Transcribe the entries exactly. Start at the top, stop after the line with "der besonderen Begab", and omit every picture.

____

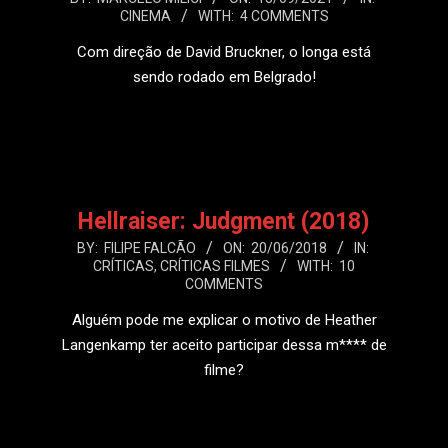
CINEMA
WITH:
4 COMMENTS
09-
13
Com direção de David Bruckner, o longa está
sendo rodado em Belgrado!
LEIA MAIS
Hellraiser: Judgment (2018)
2018-
BY:
FILIPE FALCÃO
ON:
20/06/2018
IN:
CRÍTICAS
,
CRÍTICAS FILMES
WITH:
10
06-
COMMENTS
20
Alguém pode me explicar o motivo de Heather
Langenkamp ter aceito participar dessa m**** de
filme?
LEIA MAIS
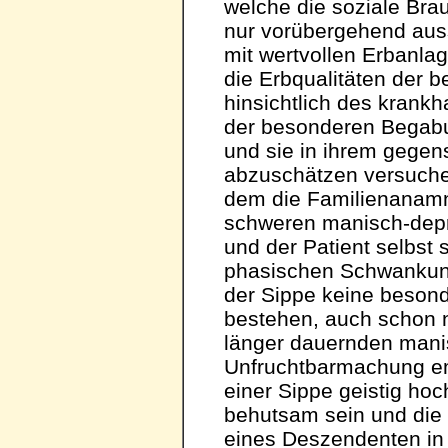
welche die soziale Brau
nur vorübergehend auss
mit wertvollen Erbanlag
die Erbqualitäten der b
hinsichtlich des krankh
der besonderen Begab
und sie in ihrem gegens
abzuschätzen versuche
dem die Familienanamn
schweren manisch-depr
und der Patient selbst
phasischen Schwankung
der Sippe keine beso
bestehen, auch schon n
länger dauernden mani
Unfruchtbarmachung em
einer Sippe geistig ho
behutsam sein und die 
eines Deszendenten in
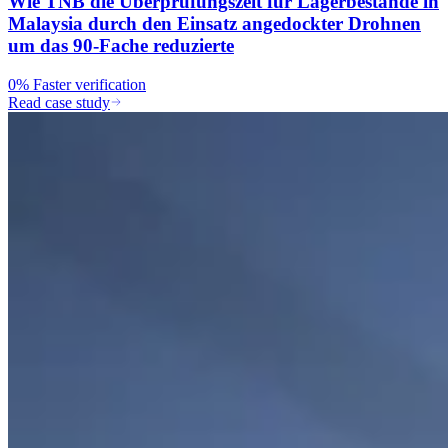
Wie TNB die Überprüfungszeit für Lagerbestände in
Malaysia durch den Einsatz angedockter Drohnen
um das 90-Fache reduzierte
0%
Faster verification
Read case study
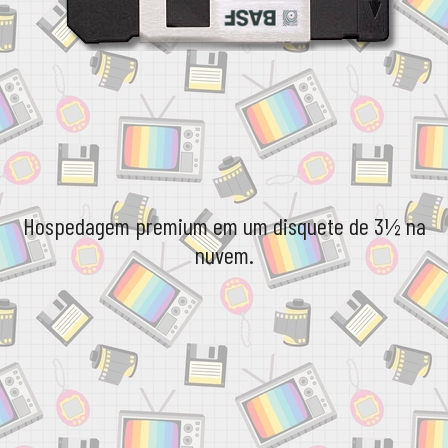
Hospedagem premium em um disquete de 3½ na
nuvem.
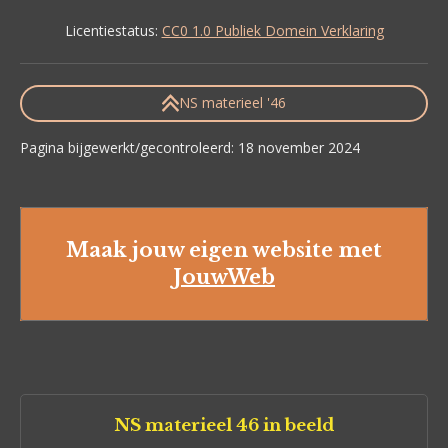
Licentiestatus:
CC0 1.0 Publiek Domein Verklaring
NS materieel '46
Pagina bijgewerkt/gecontroleerd: 18 november 2024
Maak jouw eigen website met
JouwWeb
NS materieel 46 in beeld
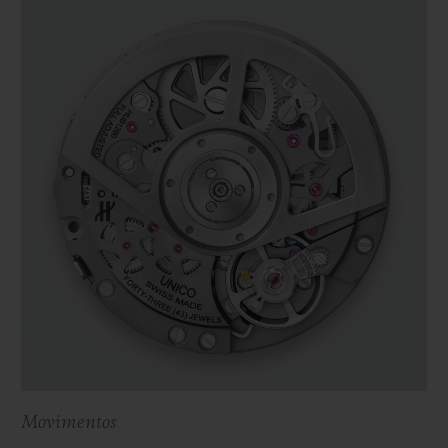
Movimentos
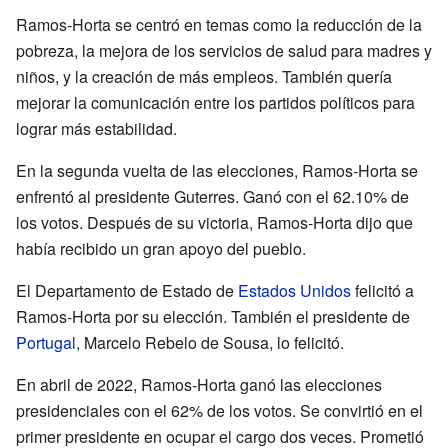
Ramos-Horta se centró en temas como la reducción de la
pobreza, la mejora de los servicios de salud para madres y
niños, y la creación de más empleos. También quería
mejorar la comunicación entre los partidos políticos para
lograr más estabilidad.
En la segunda vuelta de las elecciones, Ramos-Horta se
enfrentó al presidente Guterres. Ganó con el 62.10% de
los votos. Después de su victoria, Ramos-Horta dijo que
había recibido un gran apoyo del pueblo.
El Departamento de Estado de
Estados Unidos
felicitó a
Ramos-Horta por su elección. También el presidente de
Portugal
, Marcelo Rebelo de Sousa, lo felicitó.
En abril de 2022, Ramos-Horta ganó las elecciones
presidenciales con el 62% de los votos. Se convirtió en el
primer presidente en ocupar el cargo dos veces. Prometió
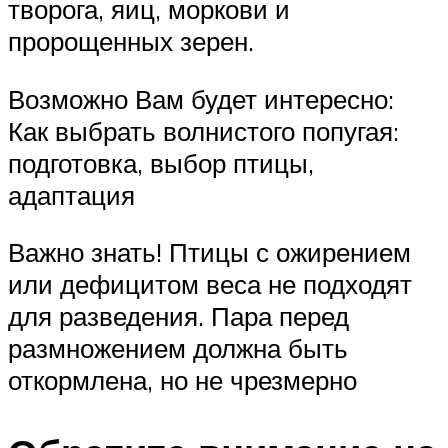
творога, яиц, моркови и
пророщенных зерен.
Возможно Вам будет интересно:
Как выбрать волнистого попугая:
подготовка, выбор птицы,
адаптация
Важно знать! Птицы с ожирением
или дефицитом веса не подходят
для разведения. Пара перед
размножением должна быть
откормлена, но не чрезмерно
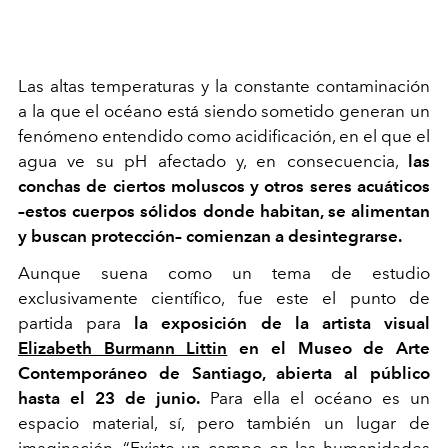
Las altas temperaturas y la constante contaminación
a la que el océano está siendo sometido generan un
fenómeno entendido como acidificación, en el que el
agua ve su pH afectado y, en consecuencia,
las
conchas de ciertos moluscos y otros seres acuáticos
–estos cuerpos sólidos donde habitan, se alimentan
y buscan protección– comienzan a desintegrarse.
Aunque suena como un tema de estudio
exclusivamente científico, fue este el punto de
partida para
la exposición de la artista visual
Elizabeth Burmann Littin
en el Museo de Arte
Contemporáneo de Santiago, abierta al público
hasta el 23 de junio.
Para ella el océano es un
espacio material, sí, pero también un lugar de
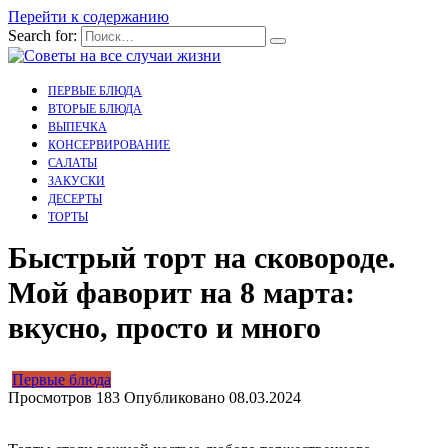
Перейти к содержанию
Search for:
ПЕРВЫЕ БЛЮДА
ВТОРЫЕ БЛЮДА
ВЫПЕЧКА
КОНСЕРВИРОВАНИЕ
САЛАТЫ
ЗАКУСКИ
ДЕСЕРТЫ
ТОРТЫ
Быстрый торт на сковороде.
Мой фаворит на 8 марта:
вкусно, просто и много
Первые блюда
Просмотров
183
Опубликовано
08.03.2024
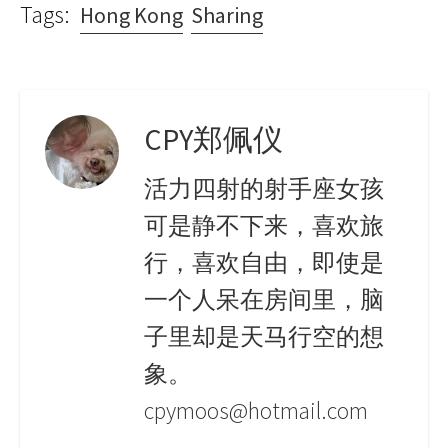
Tags:
Hong Kong
Sharing
CPY郑佩仪
活力四射的射手座女孩
可是静不下来，喜欢旅
行，喜欢自由，即使是
一个人呆在房间里，脑
子里却是天马行空的想
象。
cpymoos@hotmail.com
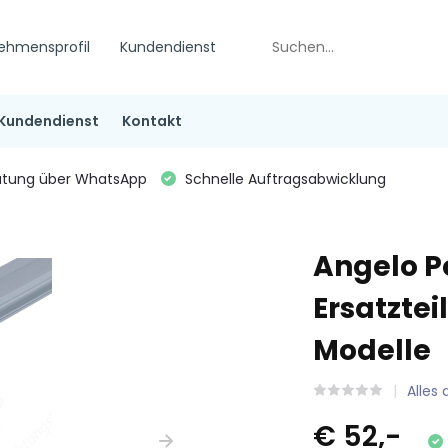
ehmensprofil
Kundendienst
Kundendienst
Kontakt
tung über WhatsApp
Schnelle Auftragsabwicklung
Angelo P
Ersatztei
Modelle
Alles
€ 52,-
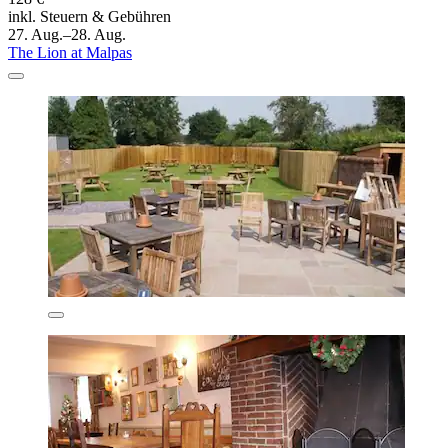
inkl. Steuern & Gebühren
27. Aug.–28. Aug.
The Lion at Malpas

____

Answer to this task -
CINEMA
WITH:
4 COMMENTS
09-
13
Com direção de David Bruckner, o longa está
sendo rodado em Belgrado!
LEIA MAIS
Hellraiser: Judgment (2018)
2018-
BY:
FILIPE FALCÃO
ON:
20/06/2018
IN:
CRÍTICAS
,
CRÍTICAS FILMES
WITH:
10
06-
COMMENTS
20
Alguém pode me explicar o motivo de Heather
Langenkamp ter aceito participar dessa m**** de
filme?
LEIA MAIS
welche die soziale Brau
nur vorübergehend auss
mit wertvollen Erbanlag
die Erbqualitäten der b
hinsichtlich des krankh
der besonderen Begab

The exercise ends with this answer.